Final gifts of your own people: take them,
You that alone remind me of Astyanax.
His eyes, his hands, his look—all were like yours.
He would be your age, growing up like you.' (3.648-653)
Here we see another way that the past can continue into the present: when something in the present serves as an echo of what has gone before. As with the second quotation under this theme, how do you think this notion relates to Virgil's project of commenting on contemporary history by writing a poem about things that (supposedly) happened a long, long time ago in a galaxy…OK, in the same galaxy?
In that high sculpture you, too, would have had
Your great part, Icarus, had grief allowed.
Twice your father had tried to shape your fall
In gold, but twice his hands dropped. (6.47-50)

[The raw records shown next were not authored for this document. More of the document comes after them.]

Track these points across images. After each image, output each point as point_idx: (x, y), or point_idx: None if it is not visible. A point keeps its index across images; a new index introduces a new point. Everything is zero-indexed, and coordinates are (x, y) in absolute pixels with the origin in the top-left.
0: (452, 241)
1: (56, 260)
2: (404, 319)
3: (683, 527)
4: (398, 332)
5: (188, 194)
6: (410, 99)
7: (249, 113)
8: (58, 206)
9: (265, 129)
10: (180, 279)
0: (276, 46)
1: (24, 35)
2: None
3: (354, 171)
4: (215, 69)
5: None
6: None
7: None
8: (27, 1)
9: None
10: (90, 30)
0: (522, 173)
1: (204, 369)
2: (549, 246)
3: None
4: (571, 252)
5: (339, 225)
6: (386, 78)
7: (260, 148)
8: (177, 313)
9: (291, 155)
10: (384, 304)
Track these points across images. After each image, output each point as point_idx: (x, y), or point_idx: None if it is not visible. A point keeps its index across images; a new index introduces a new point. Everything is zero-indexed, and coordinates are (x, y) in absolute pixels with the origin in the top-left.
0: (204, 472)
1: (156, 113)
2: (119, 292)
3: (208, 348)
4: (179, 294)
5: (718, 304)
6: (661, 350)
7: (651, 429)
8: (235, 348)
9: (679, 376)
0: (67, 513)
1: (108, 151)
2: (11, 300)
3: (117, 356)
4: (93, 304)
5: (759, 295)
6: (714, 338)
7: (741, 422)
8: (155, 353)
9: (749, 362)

Like the third quotation for this theme, these lines show the fragility of the past. They also connect with the fourth quotation for this theme by showing the past as vividly remembered in the present. In this case, they show how when the past is too immediately present and painful – as the death of his son Icarus is for Daedalus, the famous inventor and decorator of the gates of the Sibyl's temple – it can risk being forgotten, because it hurts too much to remember it.

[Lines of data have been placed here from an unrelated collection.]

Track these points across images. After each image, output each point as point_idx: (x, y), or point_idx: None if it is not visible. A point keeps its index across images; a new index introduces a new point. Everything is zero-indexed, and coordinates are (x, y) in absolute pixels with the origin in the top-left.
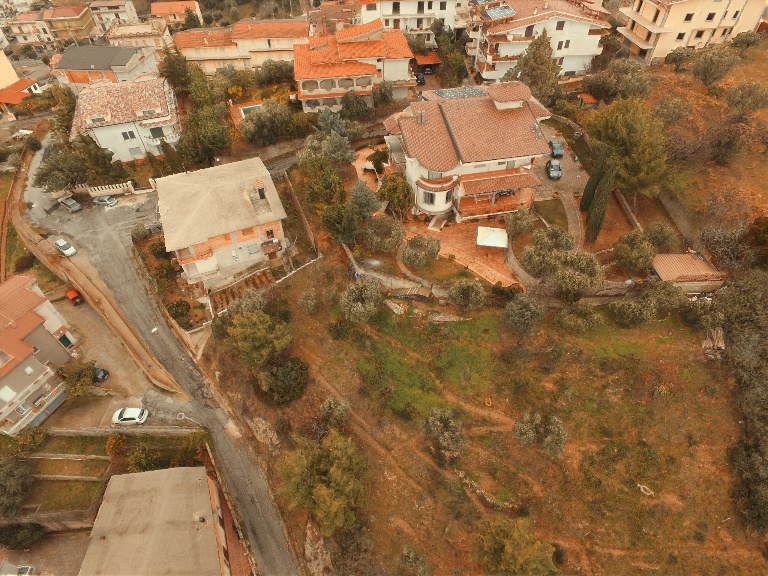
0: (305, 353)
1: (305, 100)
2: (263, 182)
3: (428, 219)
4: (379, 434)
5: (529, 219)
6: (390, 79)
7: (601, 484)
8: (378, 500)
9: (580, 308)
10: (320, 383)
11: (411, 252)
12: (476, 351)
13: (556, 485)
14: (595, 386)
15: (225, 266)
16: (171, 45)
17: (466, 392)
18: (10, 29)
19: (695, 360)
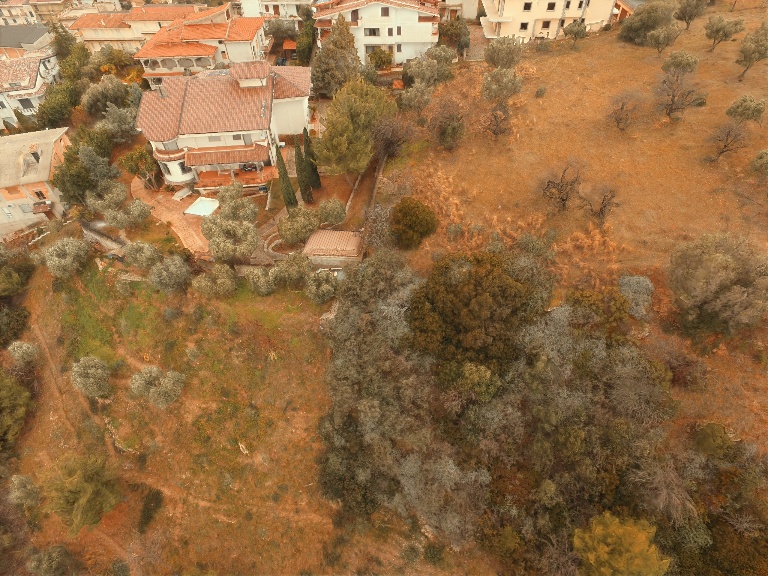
0: (32, 303)
1: (149, 78)
2: (43, 147)
3: (173, 189)
4: (60, 379)
5: (233, 191)
6: (236, 61)
7: (209, 440)
8: (37, 436)
9: (214, 273)
10: (34, 330)
11: (109, 214)
12: (145, 309)
13: (171, 437)
14: (225, 348)
15: (2, 222)
16: (58, 24)
17: (131, 346)
18: (1, 12)
19: (309, 330)
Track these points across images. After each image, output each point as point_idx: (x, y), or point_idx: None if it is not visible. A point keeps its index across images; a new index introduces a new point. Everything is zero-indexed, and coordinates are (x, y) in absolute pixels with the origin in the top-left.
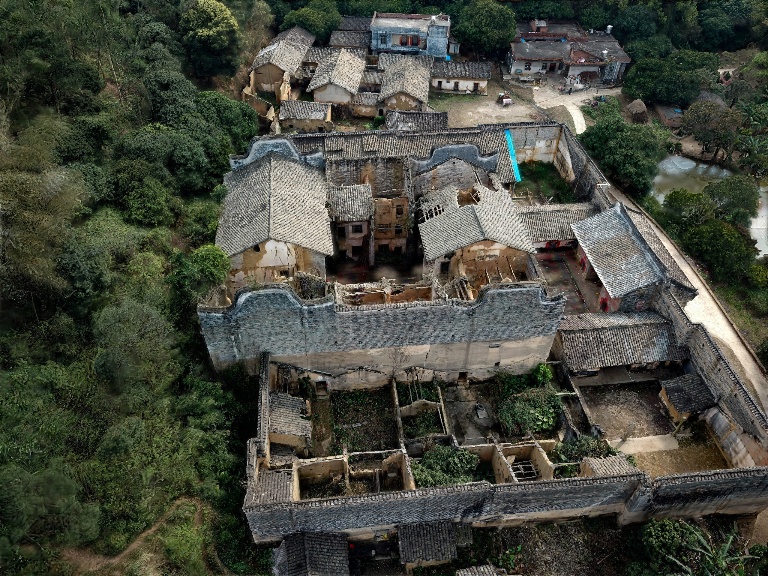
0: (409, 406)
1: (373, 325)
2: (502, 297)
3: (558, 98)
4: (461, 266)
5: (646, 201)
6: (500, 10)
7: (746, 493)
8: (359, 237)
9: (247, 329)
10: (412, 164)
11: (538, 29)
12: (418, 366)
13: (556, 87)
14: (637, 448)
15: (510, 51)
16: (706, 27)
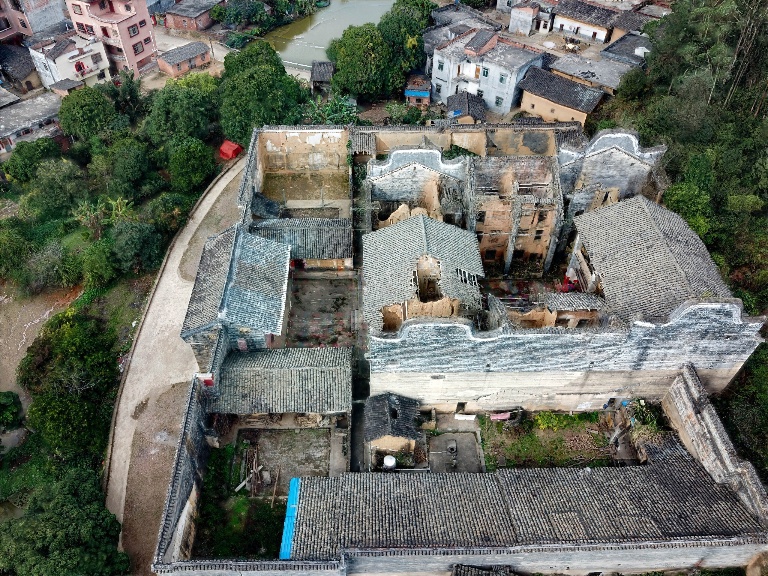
0: None
1: None
2: None
3: None
4: None
5: None
6: None
7: None
8: None
9: None
10: None
11: None
12: None
13: None
14: (317, 202)
15: None
16: None
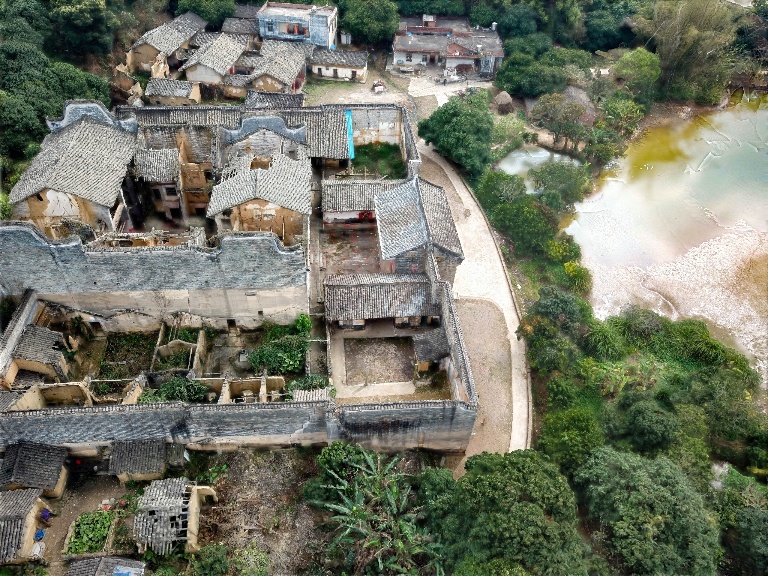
0: (166, 345)
1: (125, 267)
2: (240, 245)
3: (432, 88)
4: (237, 223)
5: (482, 183)
6: (382, 3)
7: (436, 426)
8: (175, 200)
9: (4, 265)
10: (224, 133)
11: (426, 23)
12: (184, 311)
13: (433, 78)
14: (375, 392)
15: (393, 43)
16: (590, 28)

(Anchises): "These other souls, When they have turned Time's wheel a thousand years, The god calls in a crowd to Lethe stream, That there unmemoried they may see again The heavens and wish re-entry into bodies." (6.1004-1008)

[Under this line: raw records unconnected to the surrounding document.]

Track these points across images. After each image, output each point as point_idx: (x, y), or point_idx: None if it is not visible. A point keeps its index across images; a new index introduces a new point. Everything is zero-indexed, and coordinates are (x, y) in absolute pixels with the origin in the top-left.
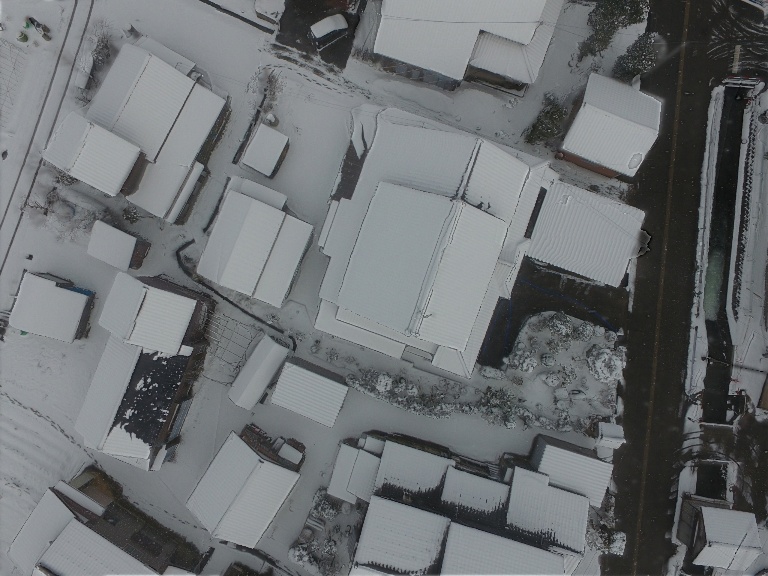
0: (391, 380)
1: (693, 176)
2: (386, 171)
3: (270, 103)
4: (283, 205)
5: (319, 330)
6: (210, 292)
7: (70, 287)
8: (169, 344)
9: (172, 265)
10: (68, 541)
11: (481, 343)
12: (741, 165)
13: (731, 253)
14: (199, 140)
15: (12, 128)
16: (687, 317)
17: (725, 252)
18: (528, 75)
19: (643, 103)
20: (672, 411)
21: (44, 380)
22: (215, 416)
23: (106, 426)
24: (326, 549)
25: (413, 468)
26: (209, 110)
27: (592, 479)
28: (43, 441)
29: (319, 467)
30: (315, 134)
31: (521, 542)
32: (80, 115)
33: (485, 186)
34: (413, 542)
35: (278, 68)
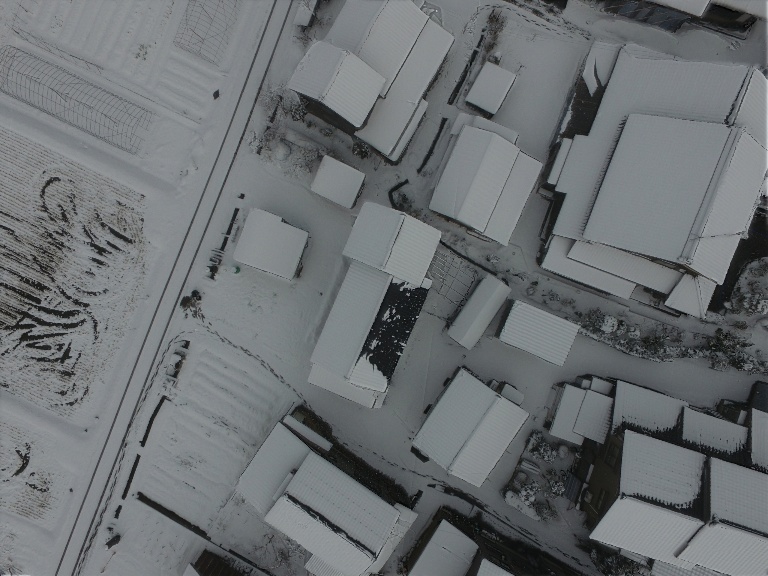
0: (617, 321)
1: None
2: (632, 105)
3: (492, 42)
4: (514, 142)
5: (546, 269)
6: None
7: None
8: (416, 275)
9: (385, 205)
10: (310, 472)
11: None
12: None
13: None
14: (427, 77)
15: (225, 67)
16: None
17: None
18: None
19: None
20: None
21: (255, 319)
22: (426, 358)
23: (355, 355)
24: (554, 489)
25: (648, 408)
26: (439, 46)
27: None
28: (252, 380)
29: (531, 411)
30: (537, 74)
31: None
32: (331, 44)
33: (750, 116)
34: (674, 476)
35: (497, 8)
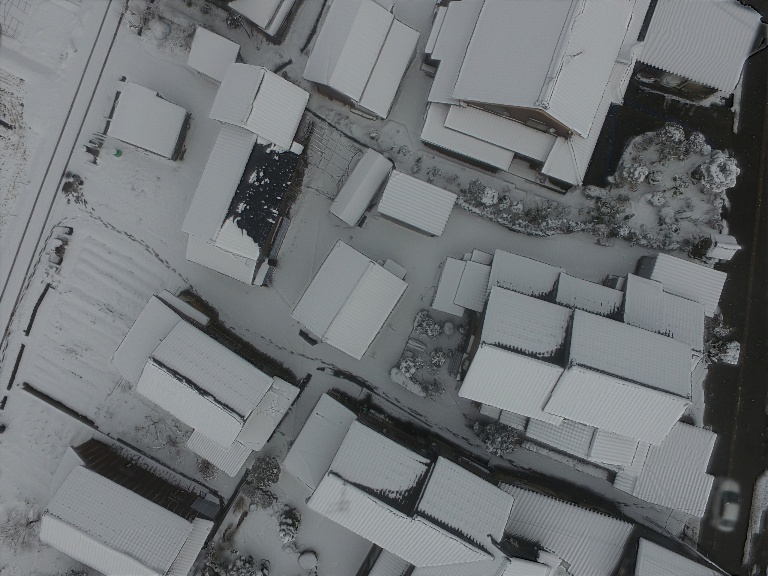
0: (497, 193)
1: None
2: None
3: None
4: (390, 10)
5: (425, 140)
6: (308, 113)
7: None
8: (282, 136)
9: None
10: (179, 338)
11: (593, 149)
12: None
13: None
14: None
15: None
16: None
17: None
18: None
19: None
20: None
21: (138, 203)
22: (313, 239)
23: (220, 217)
24: (434, 360)
25: (525, 274)
26: None
27: (705, 288)
28: (137, 266)
29: (419, 291)
30: None
31: None
32: None
33: None
34: (537, 327)
35: None
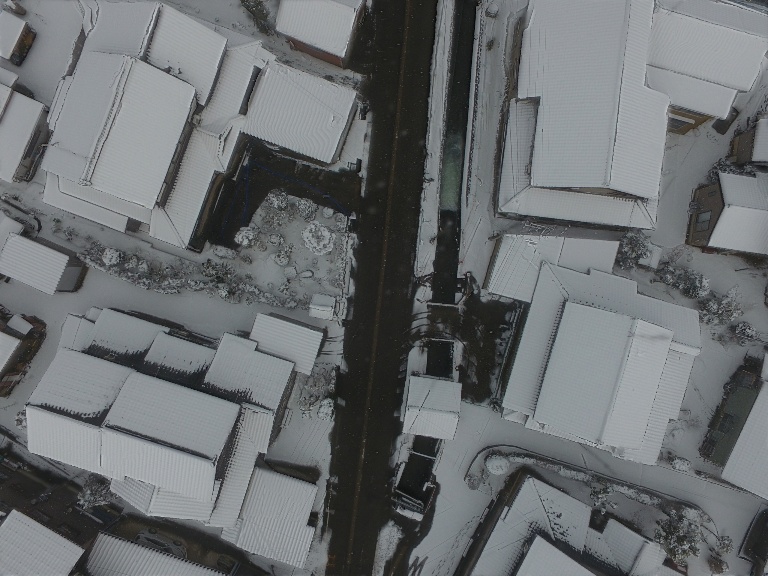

Here, Anchises is describing the process the souls of the dead have to undergo before they can be reborn into new bodies. Because our memories are so much a part of our identity, do you think it really makes sense to think about these souls, once reincarnated, as the same people? What do you think it says about Virgil's conception of history if he sees the world as a cycle of souls continually dying and being reborn, yet never remembering their former lives?